Format the lines from the one containing "kingdom: Plantae" up to and including the one containing "scientific name: Juniperus virginiana" as a numbered list, omitting any blank lines.

** begin DATASET ENTRIES **

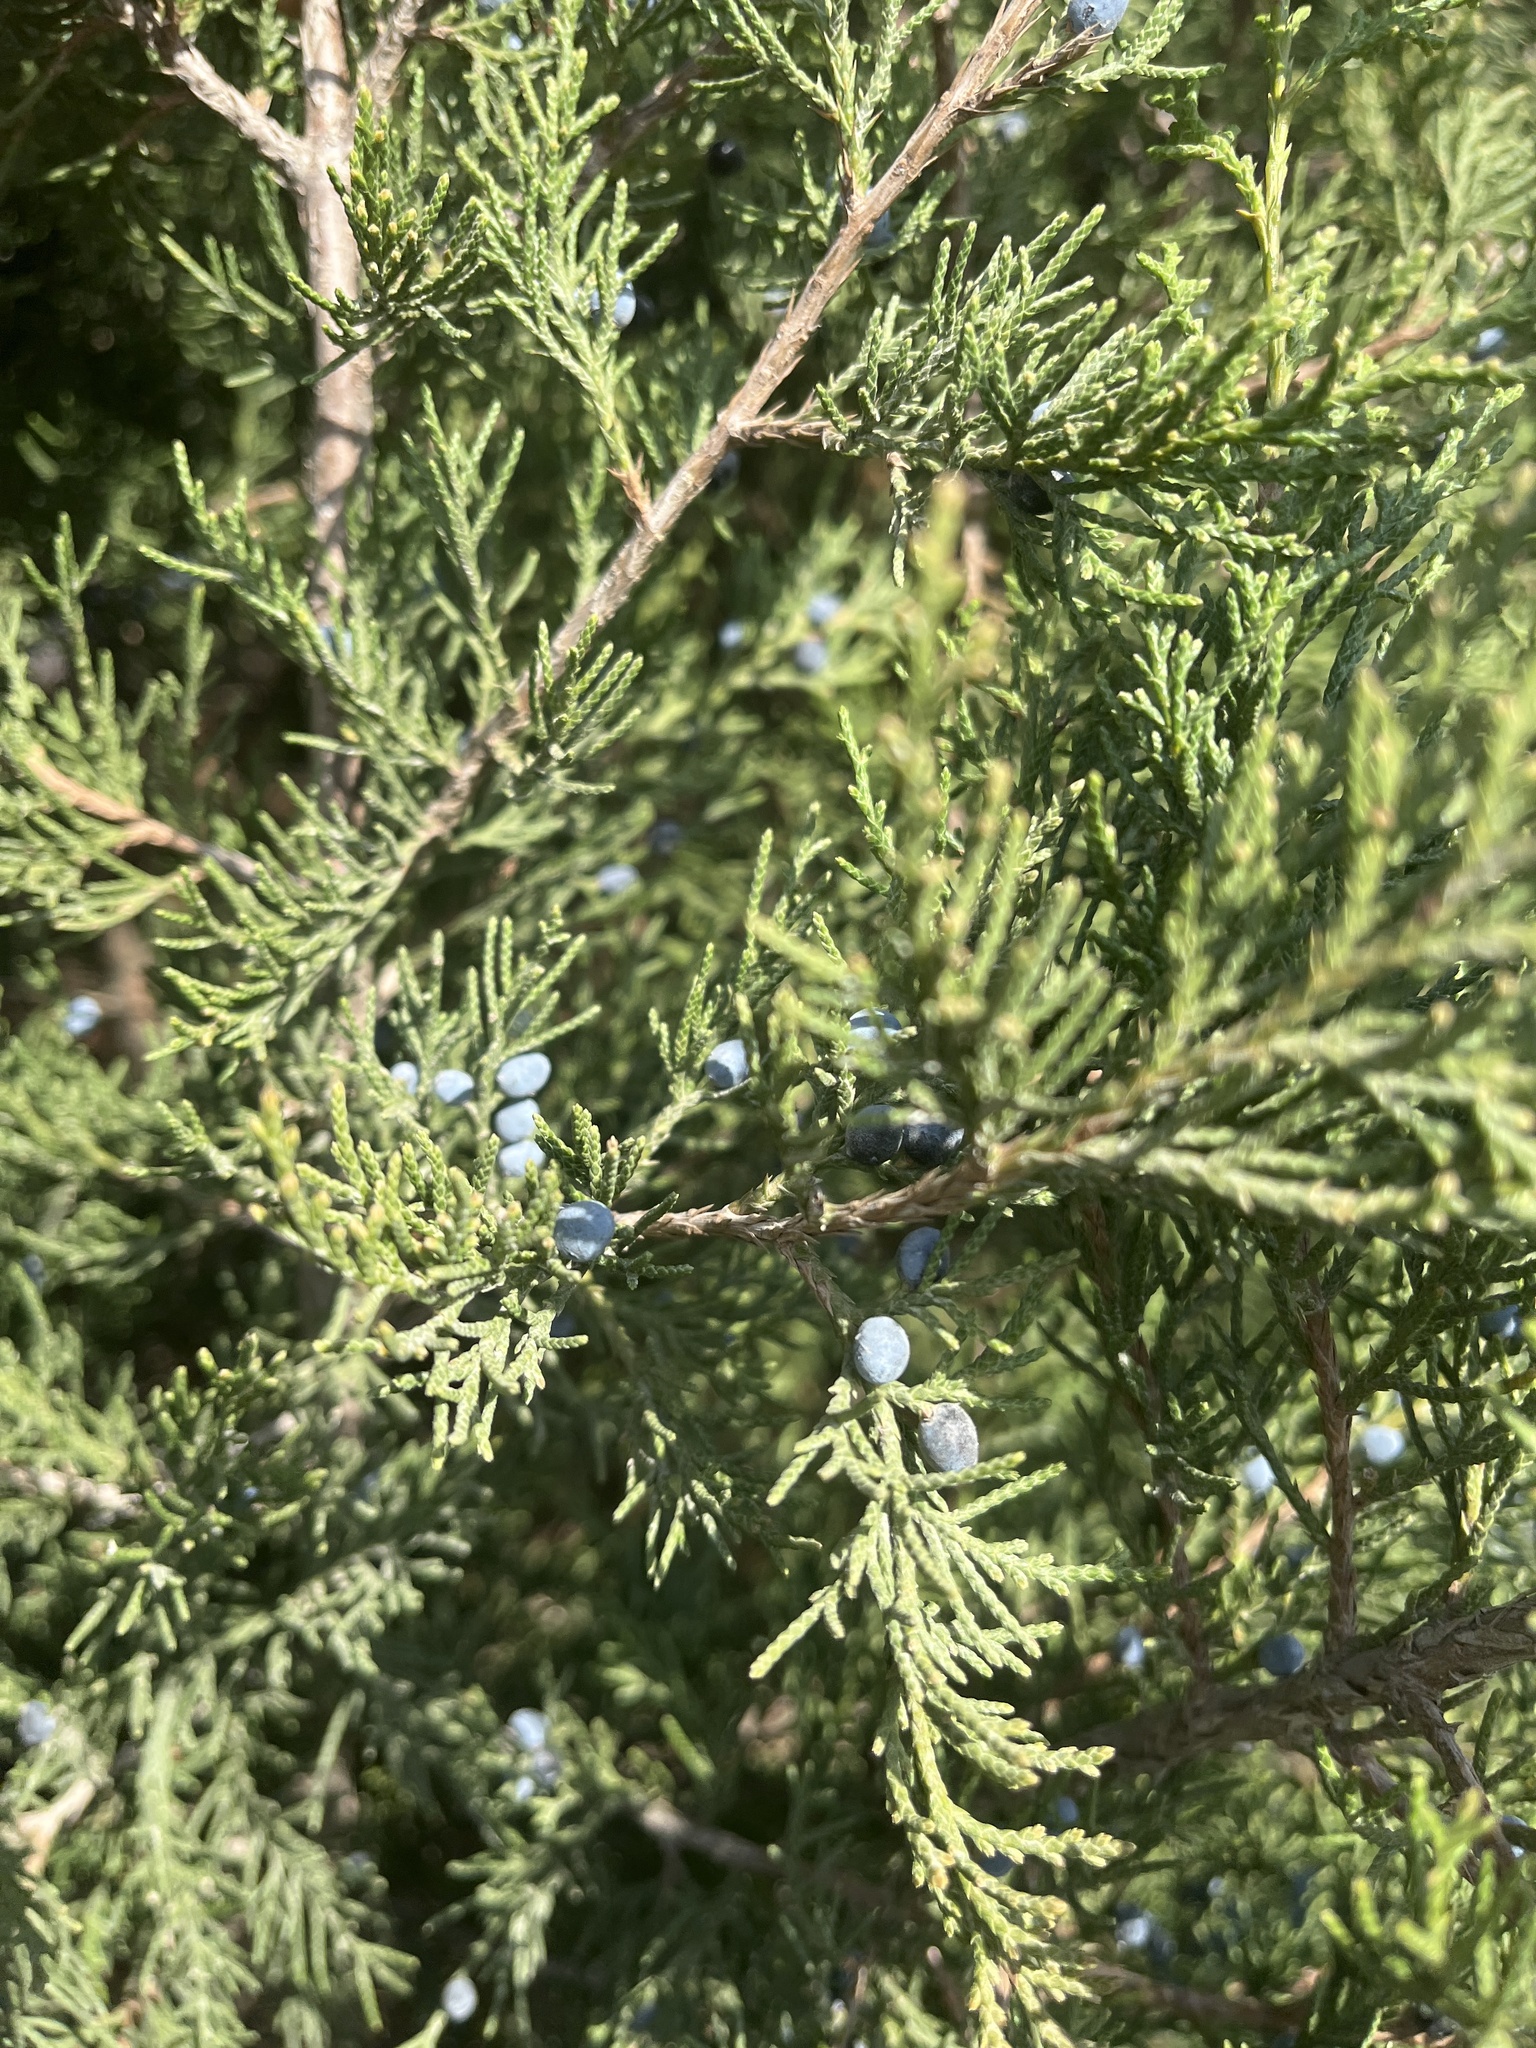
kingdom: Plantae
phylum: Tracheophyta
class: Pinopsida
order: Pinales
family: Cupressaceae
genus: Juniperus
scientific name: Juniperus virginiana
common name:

** end DATASET ENTRIES **
** begin DATASET ENTRIES **

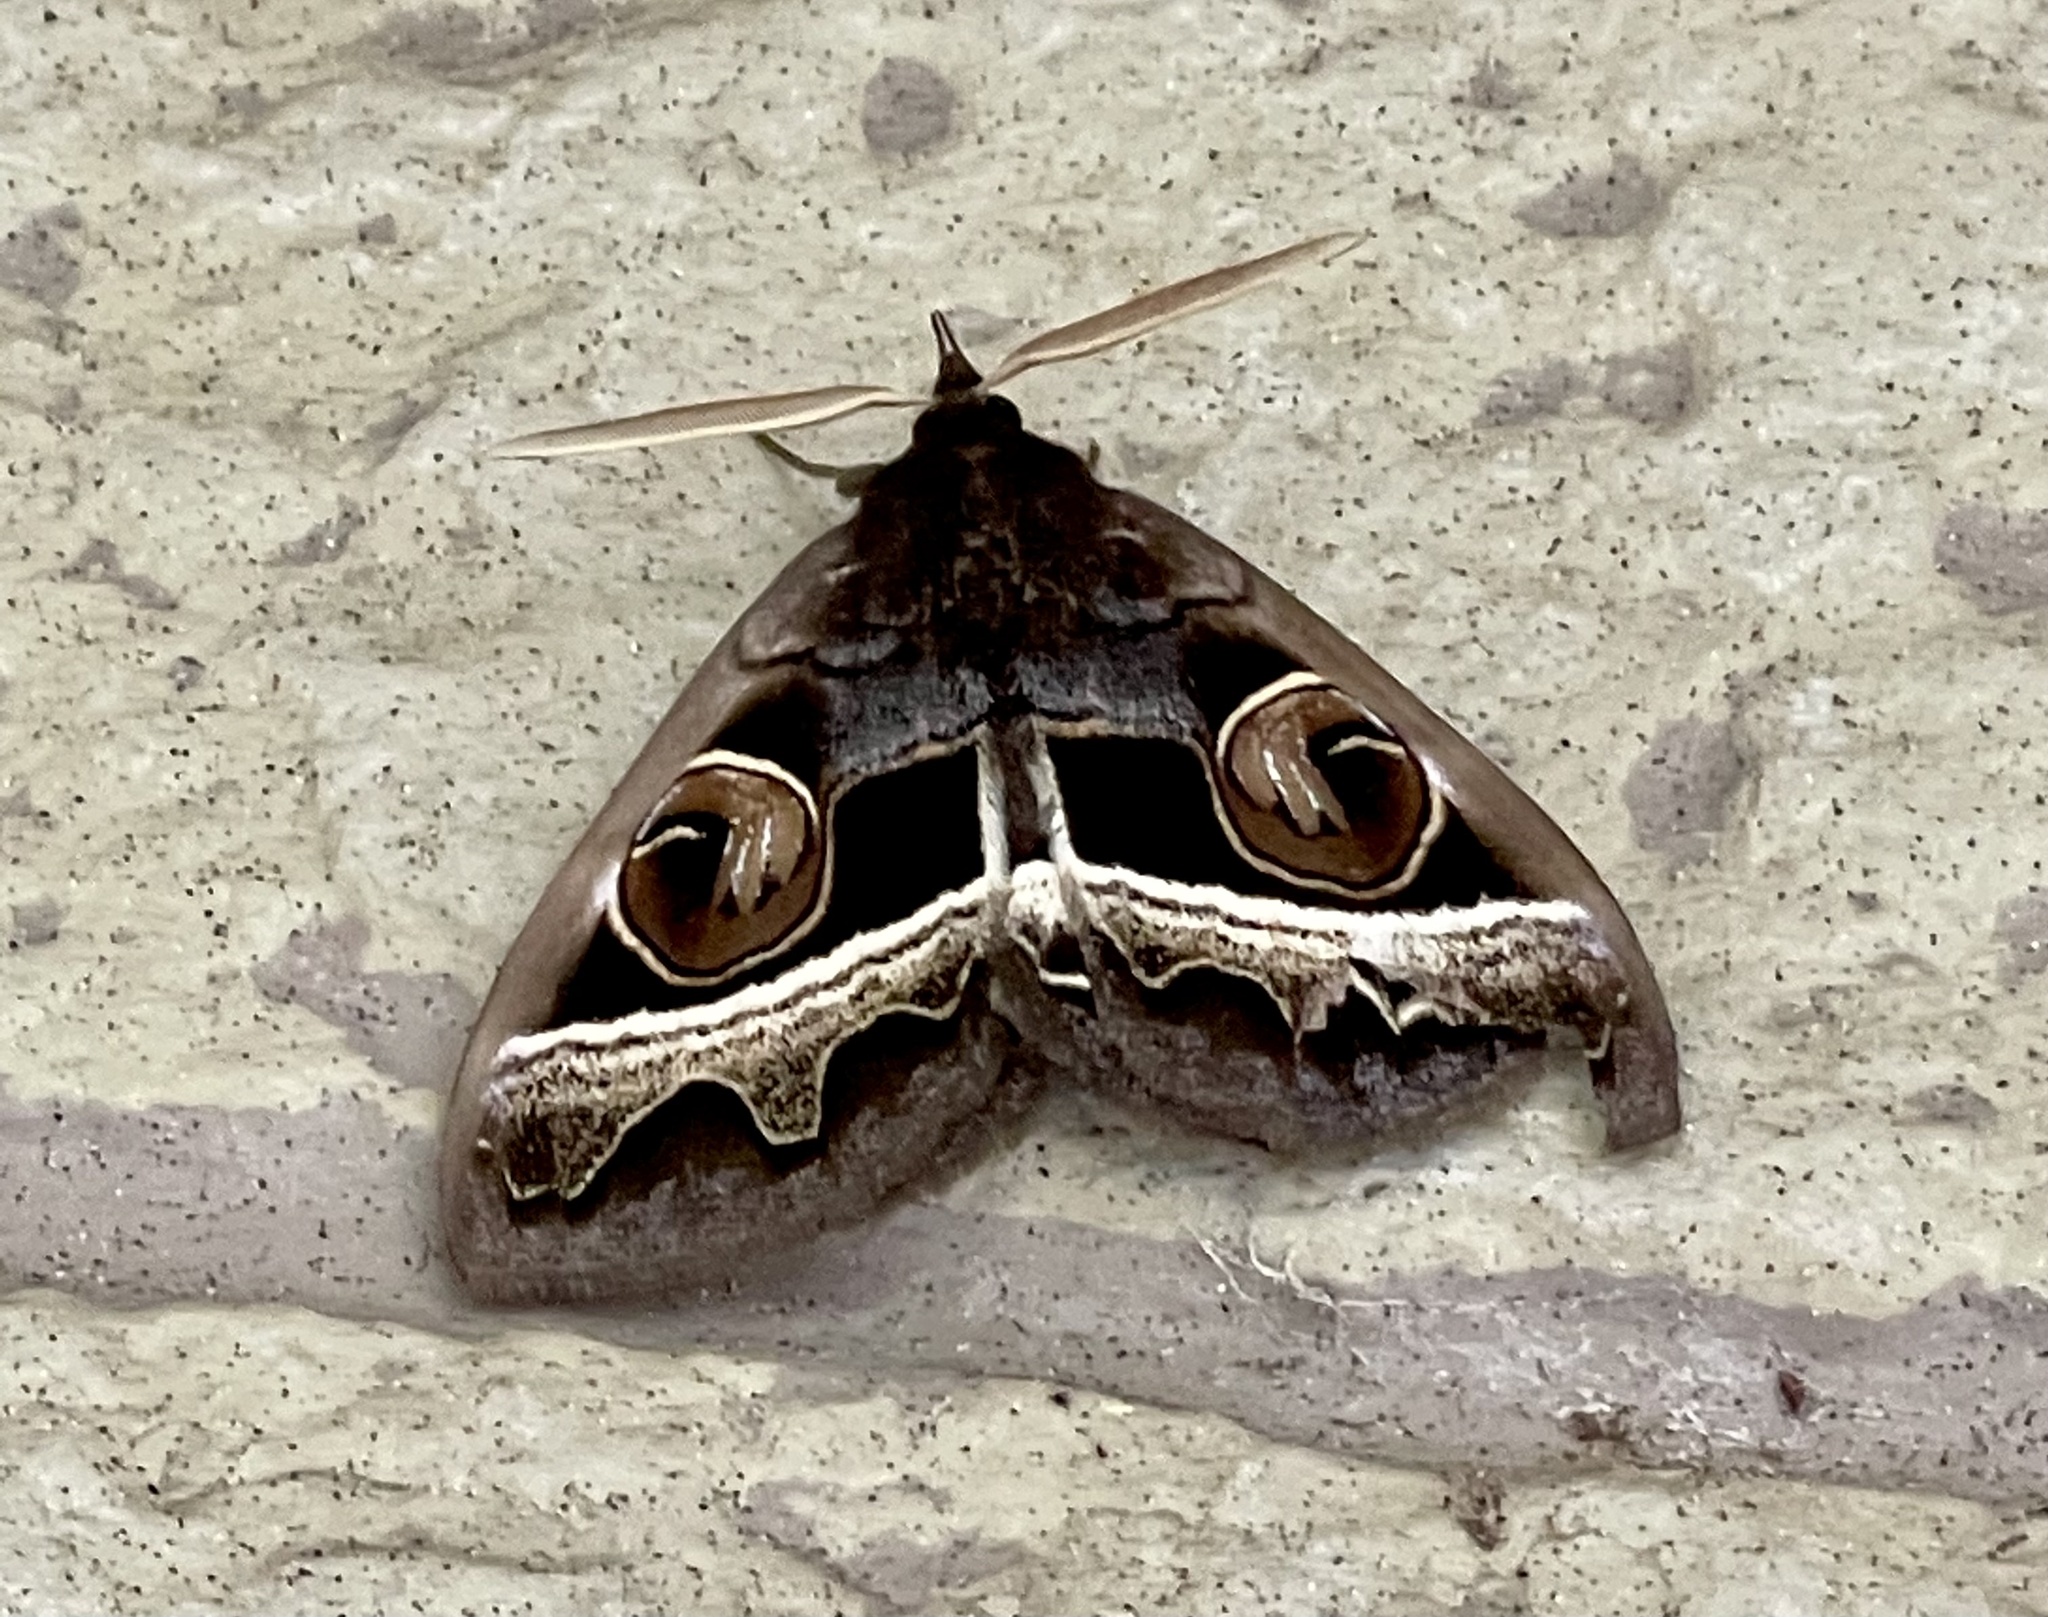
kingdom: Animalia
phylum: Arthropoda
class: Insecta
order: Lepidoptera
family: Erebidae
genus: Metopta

** end DATASET ENTRIES **

• **SOLUTION TO THIS TASK**
1. kingdom: Plantae
2. phylum: Tracheophyta
3. class: Pinopsida
4. order: Pinales
5. family: Cupressaceae
6. genus: Juniperus
7. scientific name: Juniperus virginiana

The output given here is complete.